I've moved out of Jack's apartment. It was supposed to be, you know, ours, but when I left, he took it for himself. He didn't deserve it, either. Who was the one paying the extra 150 for rent every month? Who was the one that cleaned up every night? Who was the one that did everything in the goddamn house? I felt like Jack didn't appreciate me.

BUt you did.

And I think I still love you. I almost hope I do, and that's what scares the living shit out of me. Being so addicted to love that I would hope for someone to love me back.

It's just that no one loves me.

It's true. We go through life, believing certain things, only to realize that those things aren't real. That they aren't true.

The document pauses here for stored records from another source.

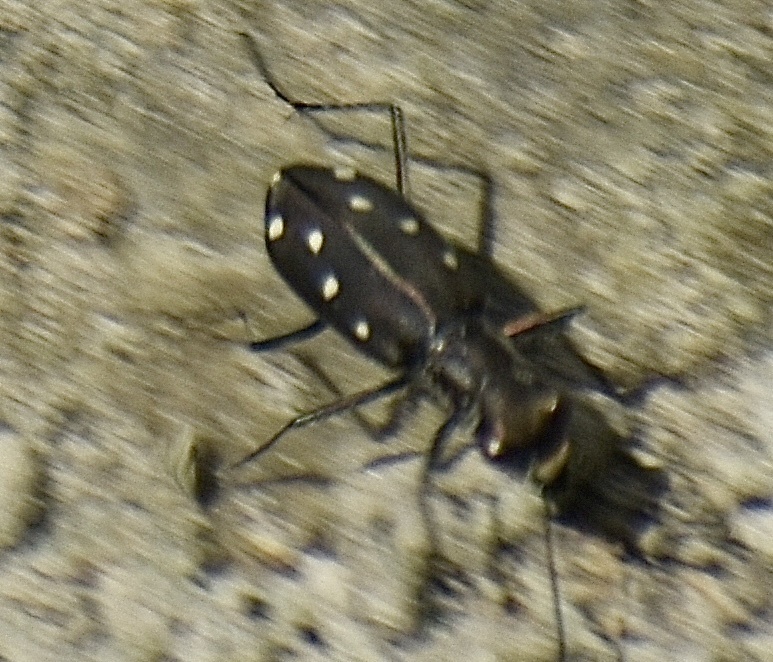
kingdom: Animalia
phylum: Arthropoda
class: Insecta
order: Coleoptera
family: Carabidae
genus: Cicindela
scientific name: Cicindela ocellata
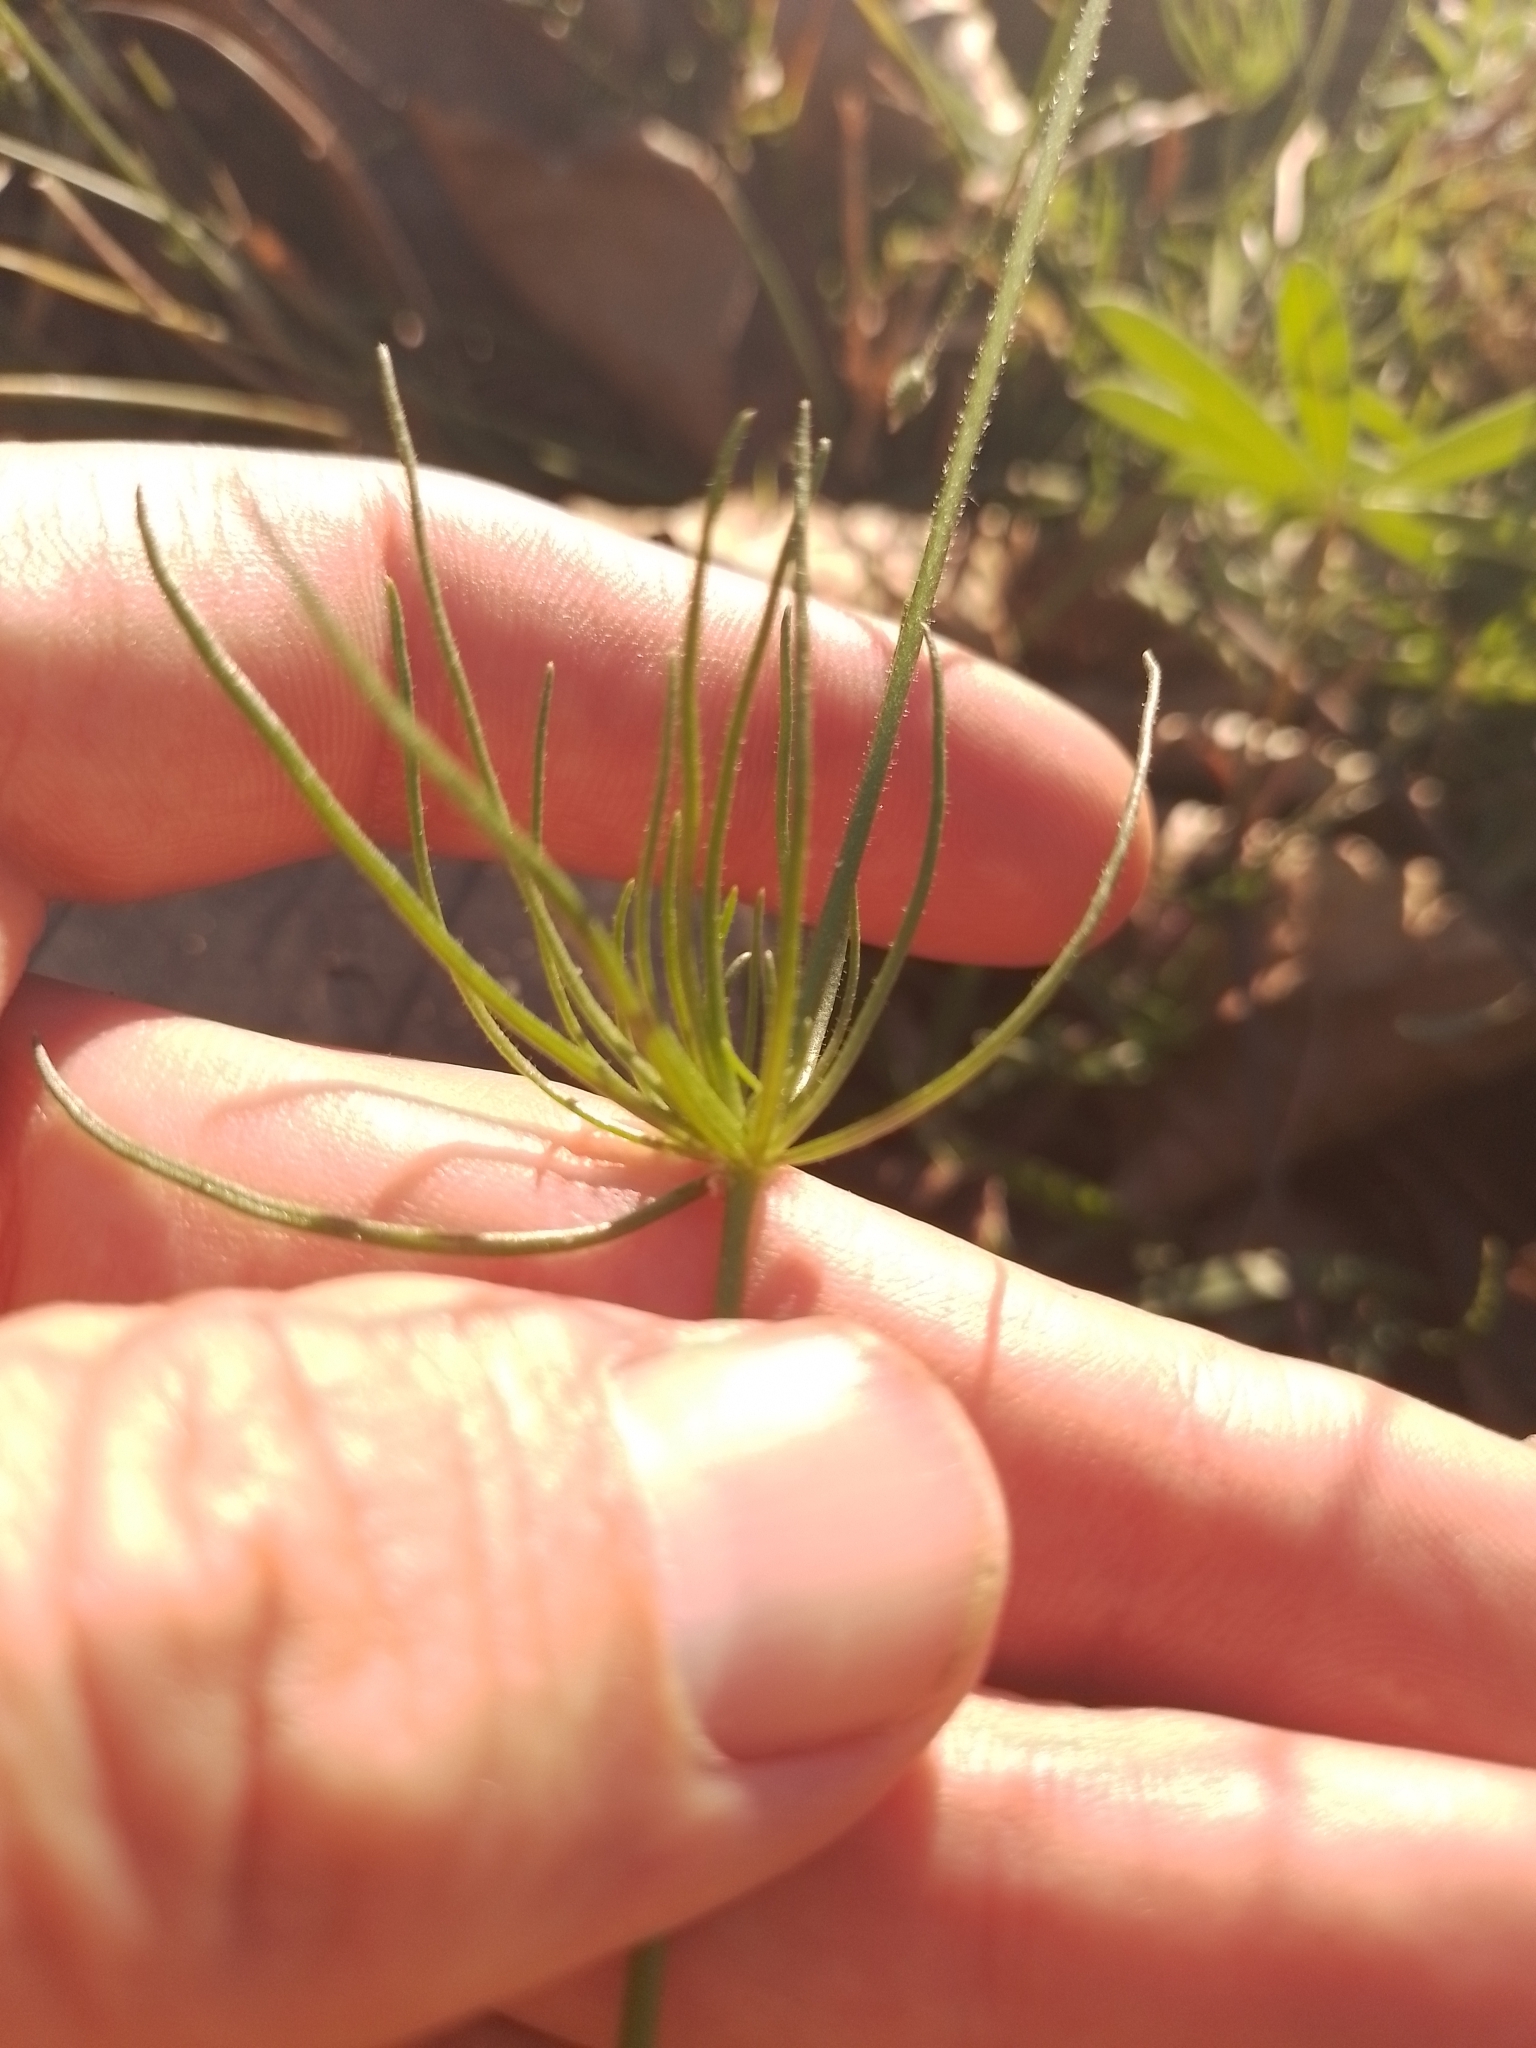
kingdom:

I thought that people loved me, that they actually cared, but you, Finn, you were the only person that actually cared.

I remembered our first Valentine's day together. You had leaned over and whispered, "Happy Forever Alone Day," and, smiling, kissed me. I didn't feel alone; I had you. And we were happy.

And I ruined that.

Do you still love me?

Because I'm holding on by a thread, and that thread is becoming thinner and thinner every time I wake up in this hellish place.

You are that thread, and I don't even know if you want me to hold on anymore.